■ Document text
=== Begin Enclosure ===

I would like to announce a set of Python scripts and modules I have written for analysis and processing of long read sequencing data from Oxford Nanopore Technologies and Pacific Biosciences. They can be found on GitHub and can be installed using pip and conda.
Collectively they're called NanoPack, which can also be used to install all of the scripts simultaneously.
Scripts
NanoPlot: creating many relevant plots derived from reads (fastq), alignments (bam) and albacore summary files. Examples can be found in the gallery on my blog.
NanoComp: comparing multiple runs on read length and quality based on reads (fastq), alignments (bam) or albacore summary files.
NanoQC: Generating plots to investigate nucleotide composition and quality distribution at the end of reads.
NanoFilt: Streaming script for filtering a fastq file based on a minimum length and minimum quality cut-off. Also trimming nucleotides from either read ends is an option.
NanoStat: Quickly create a statistical summary from reads, an alignment or a summary file
NanoLyse: Streaming script for filtering a fastq file to remove reads mapping to the lambda phage genome (control DNA used in nanopore sequencing). Uses minimap2/mappy from lh3
Modules
nanoget: Functions for extracting features from reads, alignments and albacore summary data.

=== End Enclosure ===

■ Extracted records
=== Begin Enclosure ===

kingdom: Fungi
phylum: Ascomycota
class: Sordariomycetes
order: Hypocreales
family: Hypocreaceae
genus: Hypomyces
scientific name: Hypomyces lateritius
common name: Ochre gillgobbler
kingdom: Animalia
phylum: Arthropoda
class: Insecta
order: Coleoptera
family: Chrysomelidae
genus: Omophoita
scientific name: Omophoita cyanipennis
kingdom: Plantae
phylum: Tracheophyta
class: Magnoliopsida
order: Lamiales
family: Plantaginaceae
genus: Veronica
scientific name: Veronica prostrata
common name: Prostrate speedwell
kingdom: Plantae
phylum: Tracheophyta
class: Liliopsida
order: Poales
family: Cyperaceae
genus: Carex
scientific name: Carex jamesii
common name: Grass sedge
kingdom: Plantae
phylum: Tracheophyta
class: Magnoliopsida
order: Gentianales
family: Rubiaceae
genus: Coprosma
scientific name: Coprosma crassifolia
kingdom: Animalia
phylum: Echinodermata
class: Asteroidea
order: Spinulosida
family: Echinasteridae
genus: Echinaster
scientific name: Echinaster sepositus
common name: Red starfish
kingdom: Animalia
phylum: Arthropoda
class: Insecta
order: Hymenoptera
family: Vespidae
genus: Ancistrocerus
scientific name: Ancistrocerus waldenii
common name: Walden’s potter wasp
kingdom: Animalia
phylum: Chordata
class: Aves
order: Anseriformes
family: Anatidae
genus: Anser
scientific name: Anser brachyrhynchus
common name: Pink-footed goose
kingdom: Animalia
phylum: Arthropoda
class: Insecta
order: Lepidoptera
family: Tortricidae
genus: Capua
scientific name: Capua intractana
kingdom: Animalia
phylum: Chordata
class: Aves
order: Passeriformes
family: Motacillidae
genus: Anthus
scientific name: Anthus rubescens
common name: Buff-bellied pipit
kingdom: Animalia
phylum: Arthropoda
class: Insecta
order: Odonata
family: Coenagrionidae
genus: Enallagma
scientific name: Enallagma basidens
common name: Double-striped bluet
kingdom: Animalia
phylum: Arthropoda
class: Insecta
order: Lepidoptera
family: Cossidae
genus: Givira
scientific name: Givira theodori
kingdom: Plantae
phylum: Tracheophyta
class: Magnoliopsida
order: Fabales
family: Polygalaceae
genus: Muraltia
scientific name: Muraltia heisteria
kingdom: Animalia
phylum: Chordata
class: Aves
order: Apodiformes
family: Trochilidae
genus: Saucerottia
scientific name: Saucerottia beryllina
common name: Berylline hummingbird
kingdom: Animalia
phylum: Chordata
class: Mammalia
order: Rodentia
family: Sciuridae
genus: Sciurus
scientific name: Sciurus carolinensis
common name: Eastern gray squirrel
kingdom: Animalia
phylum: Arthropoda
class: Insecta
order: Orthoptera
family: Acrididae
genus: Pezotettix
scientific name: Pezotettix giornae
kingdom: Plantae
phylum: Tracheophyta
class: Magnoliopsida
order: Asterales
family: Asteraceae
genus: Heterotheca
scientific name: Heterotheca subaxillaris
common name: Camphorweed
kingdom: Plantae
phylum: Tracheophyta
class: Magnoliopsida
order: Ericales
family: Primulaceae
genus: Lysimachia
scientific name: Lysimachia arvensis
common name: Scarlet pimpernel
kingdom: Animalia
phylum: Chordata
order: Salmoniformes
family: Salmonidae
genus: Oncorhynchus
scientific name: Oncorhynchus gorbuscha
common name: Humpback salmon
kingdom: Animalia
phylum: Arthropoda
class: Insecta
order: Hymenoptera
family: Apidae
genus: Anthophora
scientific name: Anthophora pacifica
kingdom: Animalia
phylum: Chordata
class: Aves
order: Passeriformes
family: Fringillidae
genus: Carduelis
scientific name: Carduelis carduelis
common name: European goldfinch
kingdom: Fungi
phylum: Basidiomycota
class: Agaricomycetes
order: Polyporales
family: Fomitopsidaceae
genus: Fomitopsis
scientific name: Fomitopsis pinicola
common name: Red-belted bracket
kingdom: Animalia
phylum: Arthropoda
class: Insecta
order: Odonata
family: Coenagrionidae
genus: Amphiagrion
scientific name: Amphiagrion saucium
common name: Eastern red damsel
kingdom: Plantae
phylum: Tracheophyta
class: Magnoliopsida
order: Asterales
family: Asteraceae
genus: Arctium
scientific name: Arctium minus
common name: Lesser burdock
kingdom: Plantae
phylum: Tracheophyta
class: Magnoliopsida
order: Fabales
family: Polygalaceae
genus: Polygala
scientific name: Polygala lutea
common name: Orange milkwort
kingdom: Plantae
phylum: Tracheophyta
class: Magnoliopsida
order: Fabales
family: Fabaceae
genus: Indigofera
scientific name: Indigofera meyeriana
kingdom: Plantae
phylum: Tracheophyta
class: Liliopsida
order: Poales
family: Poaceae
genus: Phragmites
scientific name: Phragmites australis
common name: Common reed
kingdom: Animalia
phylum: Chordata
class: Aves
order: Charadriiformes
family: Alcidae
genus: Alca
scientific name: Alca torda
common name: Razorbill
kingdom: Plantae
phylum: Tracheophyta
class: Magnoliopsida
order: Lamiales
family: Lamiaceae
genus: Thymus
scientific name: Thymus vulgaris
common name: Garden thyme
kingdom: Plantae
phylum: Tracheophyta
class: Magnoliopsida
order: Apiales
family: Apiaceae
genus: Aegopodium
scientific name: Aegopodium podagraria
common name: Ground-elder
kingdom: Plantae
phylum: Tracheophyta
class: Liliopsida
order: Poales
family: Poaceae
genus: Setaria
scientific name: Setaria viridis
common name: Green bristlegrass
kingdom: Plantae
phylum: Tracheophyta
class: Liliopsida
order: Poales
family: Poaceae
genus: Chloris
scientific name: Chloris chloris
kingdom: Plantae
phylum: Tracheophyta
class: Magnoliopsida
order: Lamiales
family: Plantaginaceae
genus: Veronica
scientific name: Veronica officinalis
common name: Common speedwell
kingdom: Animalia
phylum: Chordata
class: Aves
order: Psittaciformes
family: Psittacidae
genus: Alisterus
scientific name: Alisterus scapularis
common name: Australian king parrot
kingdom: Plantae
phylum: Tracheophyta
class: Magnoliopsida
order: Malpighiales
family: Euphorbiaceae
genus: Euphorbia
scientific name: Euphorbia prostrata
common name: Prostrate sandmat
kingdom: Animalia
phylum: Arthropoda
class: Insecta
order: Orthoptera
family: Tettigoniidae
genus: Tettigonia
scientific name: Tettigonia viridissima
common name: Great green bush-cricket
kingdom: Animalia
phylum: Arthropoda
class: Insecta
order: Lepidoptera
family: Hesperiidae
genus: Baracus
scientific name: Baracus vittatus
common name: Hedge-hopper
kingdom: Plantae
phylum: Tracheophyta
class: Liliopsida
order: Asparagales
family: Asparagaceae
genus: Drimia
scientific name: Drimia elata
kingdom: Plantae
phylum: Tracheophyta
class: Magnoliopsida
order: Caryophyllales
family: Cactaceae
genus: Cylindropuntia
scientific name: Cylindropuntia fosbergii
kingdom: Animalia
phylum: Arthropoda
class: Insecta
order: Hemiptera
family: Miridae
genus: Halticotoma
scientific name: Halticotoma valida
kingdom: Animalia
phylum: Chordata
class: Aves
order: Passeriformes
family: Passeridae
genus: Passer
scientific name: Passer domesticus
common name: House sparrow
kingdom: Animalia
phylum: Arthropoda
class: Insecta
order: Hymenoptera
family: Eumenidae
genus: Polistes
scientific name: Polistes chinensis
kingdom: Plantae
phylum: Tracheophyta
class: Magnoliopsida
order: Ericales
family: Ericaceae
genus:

=== End Enclosure ===

■ Exercises to complete
1 – Answer these questions from the NanoPack announcement, one answer per line:
(a) Which two companies' long read sequencing data are the scripts and modules for?
(b) What two cut-offs does NanoFilt use to filter a fastq file?
(c) Reads mapping to which genome does NanoLyse remove?
2 – List every script that the NanoPack announcement names under its "Scripts" heading.
3 – From the NanoPack announcement, extract the stretch from "Collectively they're called" through "or albacore summary files.".

■ Answers in order
1 –
(a) Oxford Nanopore Technologies and Pacific Biosciences
(b) A minimum length and a minimum quality cut-off
(c) The lambda phage genome

2 –
NanoPlot
NanoComp
NanoQC
NanoFilt
NanoStat
NanoLyse

3 –
Collectively they're called NanoPack, which can also be used to install all of the scripts simultaneously.
Scripts
NanoPlot: creating many relevant plots derived from reads (fastq), alignments (bam) and albacore summary files. Examples can be found in the gallery on my blog.
NanoComp: comparing multiple runs on read length and quality based on reads (fastq), alignments (bam) or albacore summary files.